WORK ITEM: Please return the text of every item below, copying each line without change and leaving the pictures out of your answer.

Saved entries:
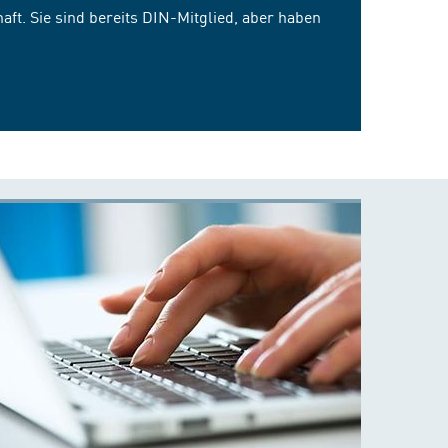
ft. Sie sind bereits DIN-Mitglied, aber haben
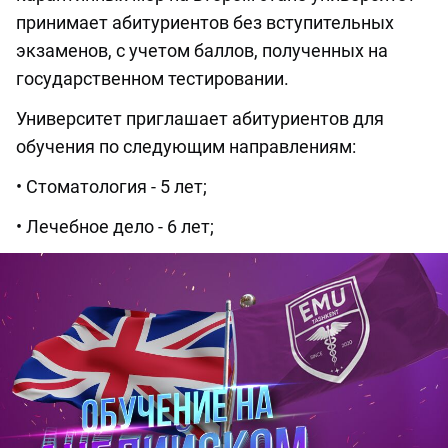
принимает абитуриентов без вступительных
экзаменов, с учетом баллов, полученных на
государственном тестировании.
Университет приглашает абитуриентов для
обучения по следующим направлениям:
• Стоматология - 5 лет;
• Лечебное дело - 6 лет;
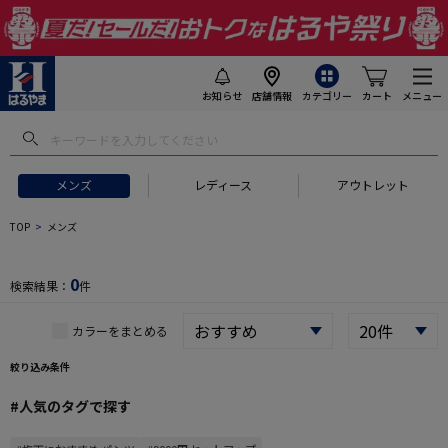
お知らせ
店舗情報
カテゴリー
カート
メニュー
 ギフトにおすすめ
#セットアップ スーツ
#長袖 ワイシャツ
#スー
メンズ
レディース
アウトレット
TOP
メンズ
0
検索結果：
件
カラーをまとめる
絞り込み条件
#人気のタグで探す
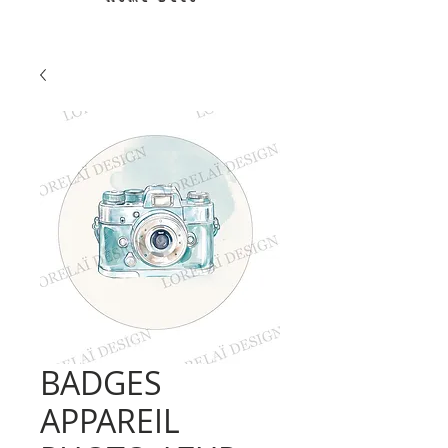
BADGES
APPAREIL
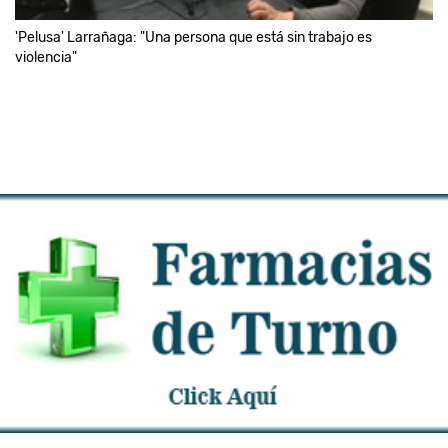
'Pelusa' Larrañaga: "Una persona que está sin trabajo es
violencia"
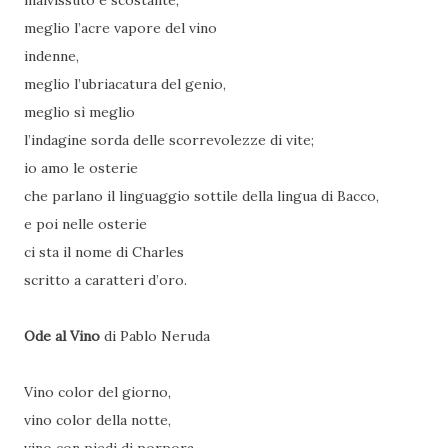
malvissuto e scostante,
meglio l’acre vapore del vino
indenne,
meglio l’ubriacatura del genio,
meglio sì meglio
l’indagine sorda delle scorrevolezze di vite;
io amo le osterie
che parlano il linguaggio sottile della lingua di Bacco,
e poi nelle osterie
ci sta il nome di Charles
scritto a caratteri d’oro.
Ode al Vino
di Pablo Neruda
Vino color del giorno,
vino color della notte,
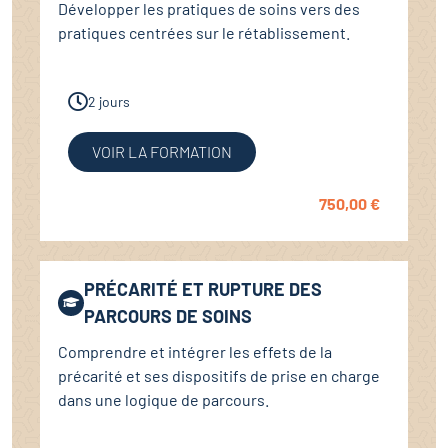
Développer les pratiques de soins vers des
pratiques centrées sur le rétablissement.
2 jours
VOIR LA FORMATION
750,00
€
PRÉCARITÉ ET RUPTURE DES
PARCOURS DE SOINS
Comprendre et intégrer les effets de la
précarité et ses dispositifs de prise en charge
dans une logique de parcours.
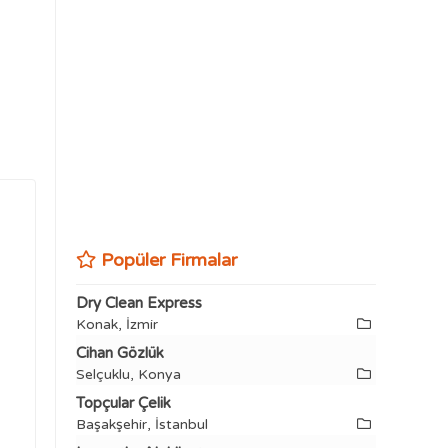
Popüler Firmalar
Dry Clean Express
Konak, İzmir
Cihan Gözlük
Selçuklu, Konya
Topçular Çelik
Başakşehir, İstanbul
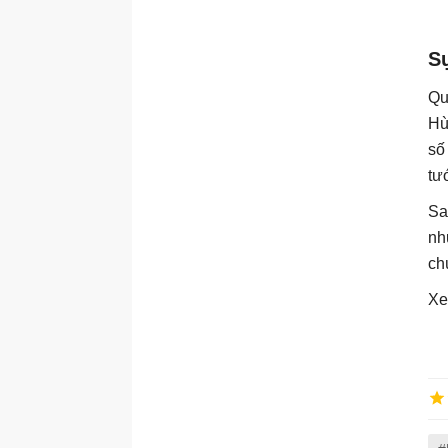
S
Qu
Hù
số
tư
Sa
nh
ch
Xe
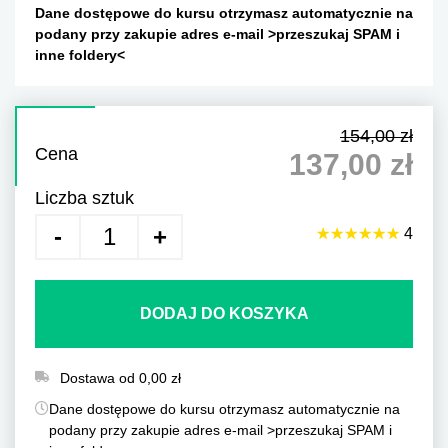
Dane dostępowe do kursu otrzymasz automatycznie na
podany przy zakupie adres e-mail >przeszukaj SPAM i
inne foldery<
154,00 zł
Cena
137,00 zł
Liczba sztuk
☆
★
☆
★
☆
★
☆
★
☆
★
☆
★
4
DODAJ DO KOSZYKA
Dostawa od 0,00 zł
Dane dostępowe do kursu otrzymasz automatycznie na
podany przy zakupie adres e-mail >przeszukaj SPAM i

SOLUTION TO THIS TASK:
ft. Sie sind bereits DIN-Mitglied, aber haben
принимает абитуриентов без вступительных
экзаменов, с учетом баллов, полученных на
государственном тестировании.
Университет приглашает абитуриентов для
обучения по следующим направлениям:
• Стоматология - 5 лет;
• Лечебное дело - 6 лет;
お知らせ
店舗情報
カテゴリー
カート
メニュー
 ギフトにおすすめ
#セットアップ スーツ
#長袖 ワイシャツ
#スー
メンズ
レディース
アウトレット
TOP
メンズ
0
検索結果：
件
カラーをまとめる
絞り込み条件
#人気のタグで探す
BADGES
APPAREIL
'Pelusa' Larrañaga: "Una persona que está sin trabajo es
violencia"
malvissuto e scostante,
meglio l’acre vapore del vino
indenne,
meglio l’ubriacatura del genio,
meglio sì meglio
l’indagine sorda delle scorrevolezze di vite;
io amo le osterie
che parlano il linguaggio sottile della lingua di Bacco,
e poi nelle osterie
ci sta il nome di Charles
scritto a caratteri d’oro.
Ode al Vino
di Pablo Neruda
Vino color del giorno,
vino color della notte,
Développer les pratiques de soins vers des
pratiques centrées sur le rétablissement.
2 jours
VOIR LA FORMATION
750,00
€
PRÉCARITÉ ET RUPTURE DES
PARCOURS DE SOINS
Comprendre et intégrer les effets de la
précarité et ses dispositifs de prise en charge
dans une logique de parcours.
Popüler Firmalar
Dry Clean Express
Konak, İzmir
Cihan Gözlük
Selçuklu, Konya
Topçular Çelik
Başakşehir, İstanbul
S
Qu
Hù
số
tư
Sa
nh
ch
Xe
Dane dostępowe do kursu otrzymasz automatycznie na
podany przy zakupie adres e-mail >przeszukaj SPAM i
inne foldery<
154,00 zł
Cena
137,00 zł
Liczba sztuk
☆
★
☆
★
☆
★
☆
★
☆
★
☆
★
4
DODAJ DO KOSZYKA
Dostawa od 0,00 zł
Dane dostępowe do kursu otrzymasz automatycznie na
podany przy zakupie adres e-mail >przeszukaj SPAM i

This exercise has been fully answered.